→ 任务要求 A: 将清单中从含有“indicated, in mV.”的那一行开始、到含有“Entry: 26.5 mV”的那一行为止（两端均包括）的部分转写为两列 CSV，列名为“说明”和“读数”。每项占一行，两个字段各自加引号，字段内的换行改为空格。

→ 文档节选:

Notify組件定義了路由處理過程中的receiver pipeline(本文不包含Silence和Inhibit部分), 包含等待間隔的WaitState,去重處理DedupStage,重試處理RetryStage和SetNotifyStage,實現上類似於中間件的方式,一層層的順序處理。創建pipeline的函數定義如下:
// createStage creates a pipeline of stages for a receiver.
func createStage(rc *config.Receiver, tmpl *template.Template, wait func() time.Duration, notificationLog NotificationLog, logger log.Logger) Stage {
var fs FanoutStage
for _, i := range BuildReceiverIntegrations(rc, tmpl, logger) {
recv := &nflogpb.Receiver{
GroupName: rc.Name,
Integration: i.name,
Idx: uint32(i.idx),
}
var s MultiStage
s = append(s, NewWaitStage(wait))

→ 任务要求 B: 根据文档节选，Notify组件定义的receiver pipeline包含哪几个阶段？

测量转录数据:
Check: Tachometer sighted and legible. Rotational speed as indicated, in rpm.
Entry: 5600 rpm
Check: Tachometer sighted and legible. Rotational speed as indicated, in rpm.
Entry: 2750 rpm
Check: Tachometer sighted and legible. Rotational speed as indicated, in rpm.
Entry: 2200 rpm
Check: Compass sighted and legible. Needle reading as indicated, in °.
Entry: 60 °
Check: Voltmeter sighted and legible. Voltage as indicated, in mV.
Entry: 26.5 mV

* * *

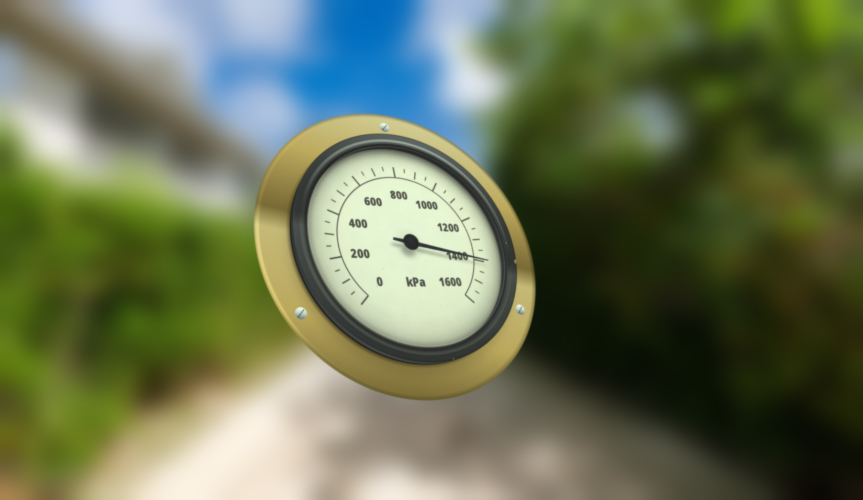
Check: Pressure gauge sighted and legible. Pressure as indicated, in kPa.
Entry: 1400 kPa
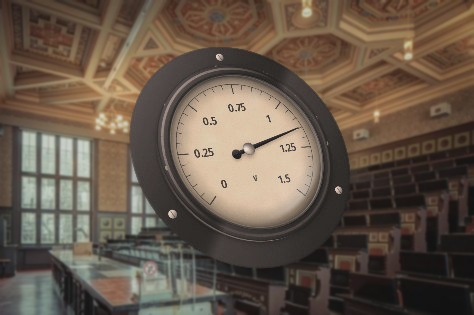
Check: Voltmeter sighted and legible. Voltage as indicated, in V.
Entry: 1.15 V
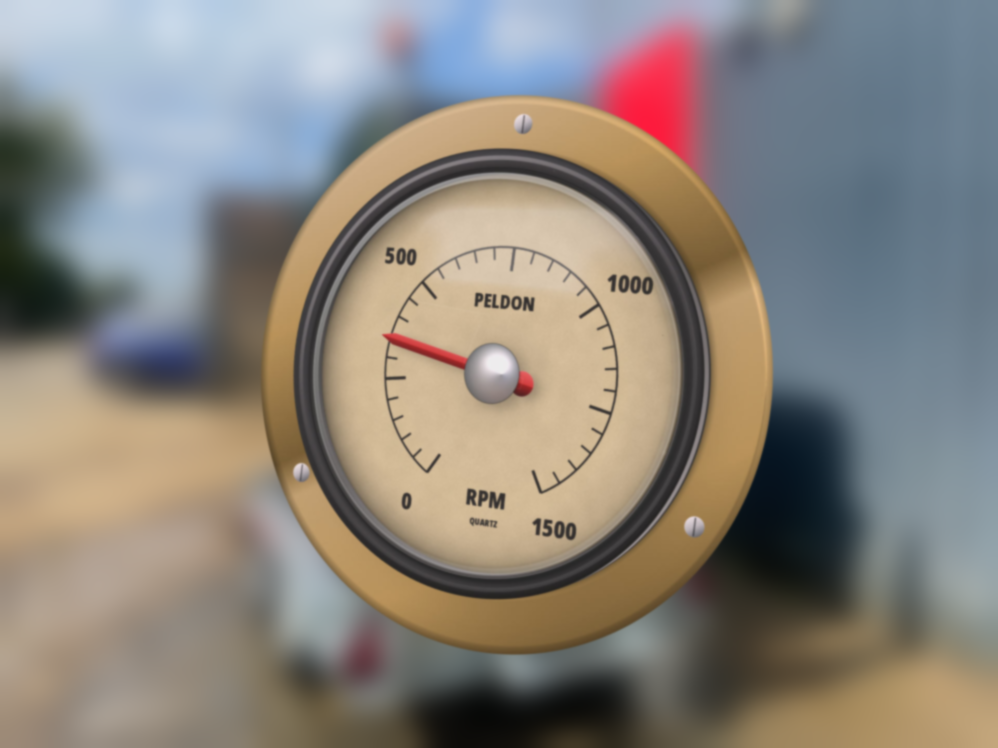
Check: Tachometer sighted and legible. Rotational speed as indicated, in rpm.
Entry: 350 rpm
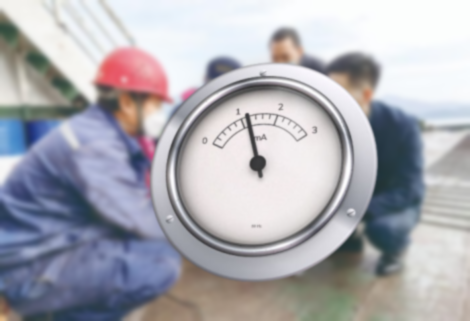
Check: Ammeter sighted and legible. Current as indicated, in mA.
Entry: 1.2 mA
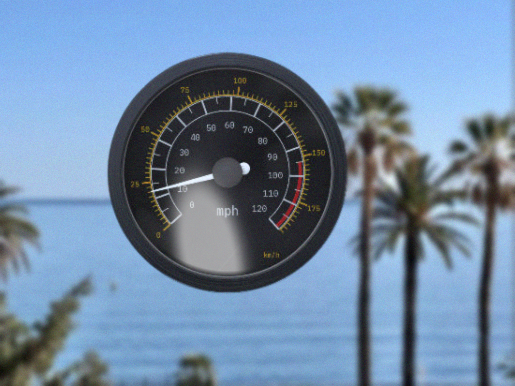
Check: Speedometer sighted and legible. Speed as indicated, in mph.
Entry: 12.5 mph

→ 任务输出 A:
说明,读数
"Check: Voltmeter sighted and legible. Voltage as indicated, in mV. Entry:","26.5 mV"

→ 任务输出 B: 包含等待间隔的WaitState、去重处理的DedupStage、重试处理的RetryStage以及SetNotifyStage。